ISSN Online: 2379-1748
ISBN Flash Drive: 978-1-56700-431-1
ISBN Online: 978-1-56700-430-4
First Thermal and Fluids Engineering Summer Conference
NUMERICAL MODEL FOR QUENCHING OF HOT SURFACE BY THE FALLING CRYOGENIC LIQUID FILM
Abstract
Contact between a liquid and solid surface, whose initial temperature exceeds the maximum value for which
a surface may be wet, is restored during quenching. Due to the complexity of the process, the mechanism of
heat transfer during quenching is still not sufficiently understood. A numerical simulation is carried out to
study the features of heat transfer and rewetting front dynamics during quenching of the vertical overheated
surface by the falling cryogenic liquid film. It was found that the initialization of the rewetting front occurs
after lowering the surface temperature to the temperature corresponding to the thermodynamic limit of a
liquid superheat. The results revealed that the maximum heat flux into the liquid during quenching is
significantly higher than those in quasi-stationary conditions.

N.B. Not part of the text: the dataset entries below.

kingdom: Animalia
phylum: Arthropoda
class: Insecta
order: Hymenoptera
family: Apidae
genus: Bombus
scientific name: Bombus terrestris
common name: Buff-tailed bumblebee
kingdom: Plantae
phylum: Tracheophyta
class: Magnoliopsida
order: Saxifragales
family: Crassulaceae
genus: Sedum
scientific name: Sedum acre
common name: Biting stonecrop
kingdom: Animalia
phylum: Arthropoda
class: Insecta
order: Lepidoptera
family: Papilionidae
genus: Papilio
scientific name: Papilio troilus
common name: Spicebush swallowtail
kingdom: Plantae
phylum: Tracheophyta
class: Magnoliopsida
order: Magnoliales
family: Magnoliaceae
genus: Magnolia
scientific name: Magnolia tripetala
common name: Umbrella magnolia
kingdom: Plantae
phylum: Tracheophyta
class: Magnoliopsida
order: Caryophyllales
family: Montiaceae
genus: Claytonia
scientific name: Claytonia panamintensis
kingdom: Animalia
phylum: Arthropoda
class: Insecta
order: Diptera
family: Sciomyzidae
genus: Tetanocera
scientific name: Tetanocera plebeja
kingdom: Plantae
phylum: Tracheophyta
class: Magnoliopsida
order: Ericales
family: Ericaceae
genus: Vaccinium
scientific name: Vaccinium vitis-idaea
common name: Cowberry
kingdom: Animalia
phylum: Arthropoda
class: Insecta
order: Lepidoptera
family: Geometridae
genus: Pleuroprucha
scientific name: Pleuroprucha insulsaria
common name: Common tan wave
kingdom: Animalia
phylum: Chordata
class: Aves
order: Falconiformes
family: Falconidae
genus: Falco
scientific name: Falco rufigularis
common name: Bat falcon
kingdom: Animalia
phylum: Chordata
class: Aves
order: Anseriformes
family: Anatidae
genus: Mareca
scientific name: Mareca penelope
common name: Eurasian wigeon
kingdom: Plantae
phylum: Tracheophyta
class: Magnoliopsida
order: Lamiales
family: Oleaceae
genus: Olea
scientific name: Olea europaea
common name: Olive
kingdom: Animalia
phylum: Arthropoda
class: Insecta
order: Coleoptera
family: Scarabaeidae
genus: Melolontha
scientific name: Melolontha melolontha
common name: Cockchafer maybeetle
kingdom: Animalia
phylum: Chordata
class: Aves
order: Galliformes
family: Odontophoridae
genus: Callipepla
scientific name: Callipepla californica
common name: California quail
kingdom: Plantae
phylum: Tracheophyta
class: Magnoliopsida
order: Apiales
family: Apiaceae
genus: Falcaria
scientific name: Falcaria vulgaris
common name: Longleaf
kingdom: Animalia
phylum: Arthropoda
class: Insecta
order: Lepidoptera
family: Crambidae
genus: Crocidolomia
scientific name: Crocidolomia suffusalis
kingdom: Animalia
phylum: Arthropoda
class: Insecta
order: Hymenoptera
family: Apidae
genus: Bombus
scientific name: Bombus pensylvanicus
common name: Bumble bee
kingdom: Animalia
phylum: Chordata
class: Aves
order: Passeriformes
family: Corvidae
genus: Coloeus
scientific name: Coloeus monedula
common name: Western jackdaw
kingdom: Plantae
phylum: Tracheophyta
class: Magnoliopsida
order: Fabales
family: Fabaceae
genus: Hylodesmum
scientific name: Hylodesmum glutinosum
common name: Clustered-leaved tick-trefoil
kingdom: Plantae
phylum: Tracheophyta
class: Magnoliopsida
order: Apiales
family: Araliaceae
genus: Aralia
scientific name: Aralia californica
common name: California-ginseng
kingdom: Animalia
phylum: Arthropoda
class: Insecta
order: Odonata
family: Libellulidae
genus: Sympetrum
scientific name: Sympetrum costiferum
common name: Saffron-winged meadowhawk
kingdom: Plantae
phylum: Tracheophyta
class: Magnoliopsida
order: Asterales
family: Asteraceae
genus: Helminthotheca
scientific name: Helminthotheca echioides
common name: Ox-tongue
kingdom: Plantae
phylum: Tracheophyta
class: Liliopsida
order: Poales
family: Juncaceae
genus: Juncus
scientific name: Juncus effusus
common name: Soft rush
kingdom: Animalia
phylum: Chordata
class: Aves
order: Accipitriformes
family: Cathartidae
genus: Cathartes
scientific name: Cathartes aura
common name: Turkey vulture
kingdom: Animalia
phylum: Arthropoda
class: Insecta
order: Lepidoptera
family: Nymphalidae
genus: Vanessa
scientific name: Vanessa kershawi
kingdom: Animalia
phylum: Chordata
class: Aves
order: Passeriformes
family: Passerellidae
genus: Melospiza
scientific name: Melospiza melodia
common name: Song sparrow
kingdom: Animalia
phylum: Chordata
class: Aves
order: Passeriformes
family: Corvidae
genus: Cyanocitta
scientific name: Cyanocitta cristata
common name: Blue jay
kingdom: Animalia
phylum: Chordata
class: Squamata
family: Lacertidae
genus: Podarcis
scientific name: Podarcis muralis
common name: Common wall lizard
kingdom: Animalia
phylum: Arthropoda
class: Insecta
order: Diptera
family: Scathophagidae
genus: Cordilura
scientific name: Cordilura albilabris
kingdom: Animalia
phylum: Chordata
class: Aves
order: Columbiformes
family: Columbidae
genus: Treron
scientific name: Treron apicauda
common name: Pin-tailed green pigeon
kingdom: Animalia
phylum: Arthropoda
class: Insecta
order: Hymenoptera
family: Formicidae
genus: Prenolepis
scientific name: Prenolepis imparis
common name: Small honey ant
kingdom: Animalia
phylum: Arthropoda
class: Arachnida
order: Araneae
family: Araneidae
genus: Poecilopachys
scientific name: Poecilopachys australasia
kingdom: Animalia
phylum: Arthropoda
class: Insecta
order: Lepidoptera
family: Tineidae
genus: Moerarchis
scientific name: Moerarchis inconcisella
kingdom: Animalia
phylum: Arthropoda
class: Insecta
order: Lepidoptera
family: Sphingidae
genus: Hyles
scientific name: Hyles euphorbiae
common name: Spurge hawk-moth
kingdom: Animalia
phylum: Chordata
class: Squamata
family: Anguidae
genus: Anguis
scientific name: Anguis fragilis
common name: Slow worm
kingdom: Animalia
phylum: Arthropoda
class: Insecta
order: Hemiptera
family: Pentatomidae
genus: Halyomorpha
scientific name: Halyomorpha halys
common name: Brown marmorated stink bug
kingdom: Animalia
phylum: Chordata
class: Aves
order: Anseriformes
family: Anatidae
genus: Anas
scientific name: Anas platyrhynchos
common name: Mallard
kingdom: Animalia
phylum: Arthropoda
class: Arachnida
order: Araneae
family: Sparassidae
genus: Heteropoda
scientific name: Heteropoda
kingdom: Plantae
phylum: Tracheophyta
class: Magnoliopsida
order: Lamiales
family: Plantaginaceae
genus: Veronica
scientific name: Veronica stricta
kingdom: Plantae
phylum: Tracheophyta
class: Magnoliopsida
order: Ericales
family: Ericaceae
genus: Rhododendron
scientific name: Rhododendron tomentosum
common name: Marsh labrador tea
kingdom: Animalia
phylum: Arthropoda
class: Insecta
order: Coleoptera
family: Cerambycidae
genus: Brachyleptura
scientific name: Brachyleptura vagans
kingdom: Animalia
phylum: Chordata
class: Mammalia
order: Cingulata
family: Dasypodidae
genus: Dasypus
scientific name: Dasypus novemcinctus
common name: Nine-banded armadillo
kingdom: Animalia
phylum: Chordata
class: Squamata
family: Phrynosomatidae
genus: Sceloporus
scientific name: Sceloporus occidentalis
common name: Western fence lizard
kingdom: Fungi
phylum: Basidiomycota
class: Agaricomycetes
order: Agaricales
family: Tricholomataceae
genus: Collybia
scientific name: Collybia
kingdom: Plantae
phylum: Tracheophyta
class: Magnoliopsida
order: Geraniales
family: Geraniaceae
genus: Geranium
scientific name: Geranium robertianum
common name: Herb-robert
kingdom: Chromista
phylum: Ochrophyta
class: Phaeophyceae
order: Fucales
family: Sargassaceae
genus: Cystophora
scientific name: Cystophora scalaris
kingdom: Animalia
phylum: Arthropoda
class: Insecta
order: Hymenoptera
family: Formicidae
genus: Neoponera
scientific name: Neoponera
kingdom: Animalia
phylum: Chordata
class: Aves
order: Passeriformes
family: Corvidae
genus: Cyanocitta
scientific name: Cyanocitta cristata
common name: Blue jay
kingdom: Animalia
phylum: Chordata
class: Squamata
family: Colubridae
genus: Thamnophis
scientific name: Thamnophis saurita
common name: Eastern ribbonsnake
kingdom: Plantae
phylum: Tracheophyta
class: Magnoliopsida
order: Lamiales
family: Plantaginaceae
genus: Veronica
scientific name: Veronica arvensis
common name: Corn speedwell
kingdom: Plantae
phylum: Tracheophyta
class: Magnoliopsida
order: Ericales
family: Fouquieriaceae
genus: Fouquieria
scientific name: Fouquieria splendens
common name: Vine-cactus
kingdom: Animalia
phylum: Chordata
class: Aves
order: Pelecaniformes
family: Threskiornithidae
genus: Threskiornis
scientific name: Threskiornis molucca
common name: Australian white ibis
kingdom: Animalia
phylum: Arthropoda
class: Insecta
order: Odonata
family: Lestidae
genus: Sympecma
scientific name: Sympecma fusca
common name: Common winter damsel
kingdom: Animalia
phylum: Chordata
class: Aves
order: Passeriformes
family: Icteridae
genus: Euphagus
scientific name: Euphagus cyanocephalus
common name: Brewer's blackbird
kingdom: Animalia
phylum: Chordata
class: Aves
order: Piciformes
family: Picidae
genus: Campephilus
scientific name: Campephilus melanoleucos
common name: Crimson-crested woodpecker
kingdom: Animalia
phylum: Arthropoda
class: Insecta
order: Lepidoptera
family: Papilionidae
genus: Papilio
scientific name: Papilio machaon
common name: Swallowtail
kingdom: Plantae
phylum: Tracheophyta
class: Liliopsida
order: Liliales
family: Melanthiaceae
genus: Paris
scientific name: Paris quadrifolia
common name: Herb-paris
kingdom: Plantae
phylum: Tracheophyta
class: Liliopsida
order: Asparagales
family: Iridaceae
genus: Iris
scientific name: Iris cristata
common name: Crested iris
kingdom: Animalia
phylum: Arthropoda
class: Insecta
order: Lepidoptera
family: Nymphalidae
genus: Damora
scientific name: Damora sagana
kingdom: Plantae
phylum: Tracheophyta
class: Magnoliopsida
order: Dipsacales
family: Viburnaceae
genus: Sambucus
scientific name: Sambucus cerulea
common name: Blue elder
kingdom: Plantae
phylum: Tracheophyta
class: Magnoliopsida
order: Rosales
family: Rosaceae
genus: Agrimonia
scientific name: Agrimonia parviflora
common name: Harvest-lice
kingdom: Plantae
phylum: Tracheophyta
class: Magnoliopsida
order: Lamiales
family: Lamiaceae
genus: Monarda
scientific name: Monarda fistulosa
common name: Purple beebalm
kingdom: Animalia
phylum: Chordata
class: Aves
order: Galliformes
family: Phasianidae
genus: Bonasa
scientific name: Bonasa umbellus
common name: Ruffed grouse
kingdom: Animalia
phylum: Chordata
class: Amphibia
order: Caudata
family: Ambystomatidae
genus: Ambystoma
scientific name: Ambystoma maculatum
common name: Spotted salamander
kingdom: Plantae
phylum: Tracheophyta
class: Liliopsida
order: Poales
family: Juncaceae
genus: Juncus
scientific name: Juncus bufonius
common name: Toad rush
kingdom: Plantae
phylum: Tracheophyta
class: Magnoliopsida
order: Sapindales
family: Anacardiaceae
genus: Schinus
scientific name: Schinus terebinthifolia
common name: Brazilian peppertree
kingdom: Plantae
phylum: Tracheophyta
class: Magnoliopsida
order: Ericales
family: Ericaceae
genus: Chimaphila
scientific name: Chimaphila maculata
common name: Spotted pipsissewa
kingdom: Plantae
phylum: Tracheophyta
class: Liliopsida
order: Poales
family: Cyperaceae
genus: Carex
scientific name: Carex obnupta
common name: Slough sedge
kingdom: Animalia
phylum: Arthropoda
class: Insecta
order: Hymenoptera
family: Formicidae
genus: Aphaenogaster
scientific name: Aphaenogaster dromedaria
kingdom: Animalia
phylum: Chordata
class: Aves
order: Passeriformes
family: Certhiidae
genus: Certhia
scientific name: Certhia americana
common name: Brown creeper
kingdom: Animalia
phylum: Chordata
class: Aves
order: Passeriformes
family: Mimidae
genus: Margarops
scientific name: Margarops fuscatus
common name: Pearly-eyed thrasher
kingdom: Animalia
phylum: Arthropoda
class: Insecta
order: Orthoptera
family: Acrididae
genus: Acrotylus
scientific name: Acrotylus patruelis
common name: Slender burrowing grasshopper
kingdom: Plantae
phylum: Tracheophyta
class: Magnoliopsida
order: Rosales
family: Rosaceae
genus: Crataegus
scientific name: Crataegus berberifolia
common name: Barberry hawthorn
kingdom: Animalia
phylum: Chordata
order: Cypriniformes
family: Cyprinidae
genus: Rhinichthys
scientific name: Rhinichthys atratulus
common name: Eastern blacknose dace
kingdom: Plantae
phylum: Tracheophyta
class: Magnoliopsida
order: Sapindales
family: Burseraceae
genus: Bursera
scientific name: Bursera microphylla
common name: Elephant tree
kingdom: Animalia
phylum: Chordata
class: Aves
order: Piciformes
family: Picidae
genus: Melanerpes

The dynamic pattern of the running fronts
obtained numerically satisfactorily correlates with the pattern observed in the copper-nitrogen quenching
experiments. The numerical model allows us to quantify the quench front velocity and temperature fields in the
heater variable in space and time. Knowledge of the quench front velocity and the full time of transition process
is required for solving the important problem of nuclear reactors safety.